━━━ PASSAGE ━━━

Indeed, the spread of Howard’s garden city concept to continental Europe would prove to be an especially important development in the history of those modernist strains of urbanism that came later, as the modernists both took inspiration from and reacted against the garden city movement.  Germany was the country where the movement spread the most noticeably, with the creation of several garden suburbs before the start of the First World War.[12] It branched out into France, Spain, Italy, Poland, Hungary, and Russia as well.[13] Following the Great War, the influence of the garden city movement waned, but its principles remained a point of reference for the numerous avant-garde currents that came afterward.  It remains historically significant for its posing of the question of how to resolve the contradiction of town and country, as well as its search to find the place of nature within the artificial environment created by human society.

━━━ INFORMATION PROVIDED ━━━

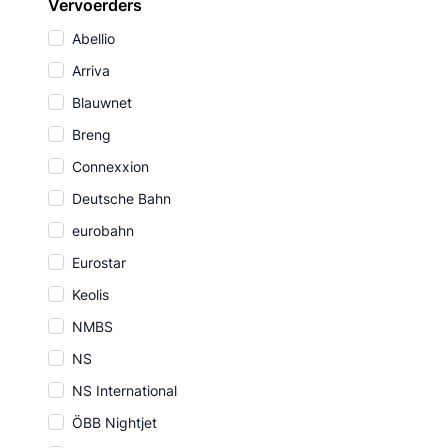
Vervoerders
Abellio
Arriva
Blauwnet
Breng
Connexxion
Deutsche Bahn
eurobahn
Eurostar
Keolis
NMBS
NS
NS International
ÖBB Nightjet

━━━
━━━ INFORMATION PROVIDED ━━━

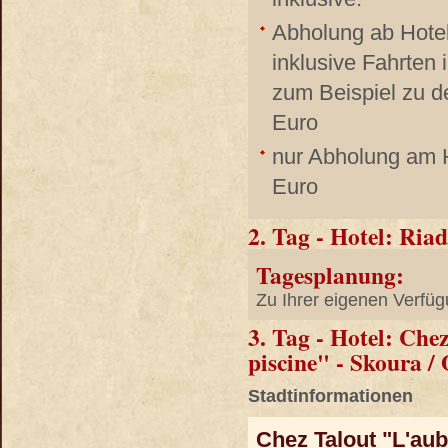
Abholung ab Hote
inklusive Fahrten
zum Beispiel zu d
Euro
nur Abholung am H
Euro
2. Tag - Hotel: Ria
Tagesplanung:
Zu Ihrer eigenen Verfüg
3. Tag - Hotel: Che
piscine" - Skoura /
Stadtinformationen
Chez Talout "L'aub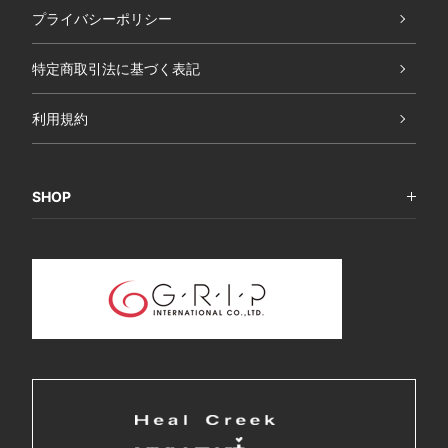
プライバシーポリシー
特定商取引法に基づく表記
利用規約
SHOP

━━━

Decide whether each statement agrees with the passage on the garden city movement, answering yes or no and quoting the deciding words of the passage. 1. The garden city movement spread most noticeably in Germany. 2. The movement's influence grew stronger after the First World War. 3. The modernists drew inspiration from the garden city movement without reacting against it.

* [SOLUTION]:
1. Yes: "Germany was the country where the movement spread the most noticeably"
2. No: "Following the Great War, the influence of the garden city movement waned"
3. No: "the modernists both took inspiration from and reacted against the garden city movement"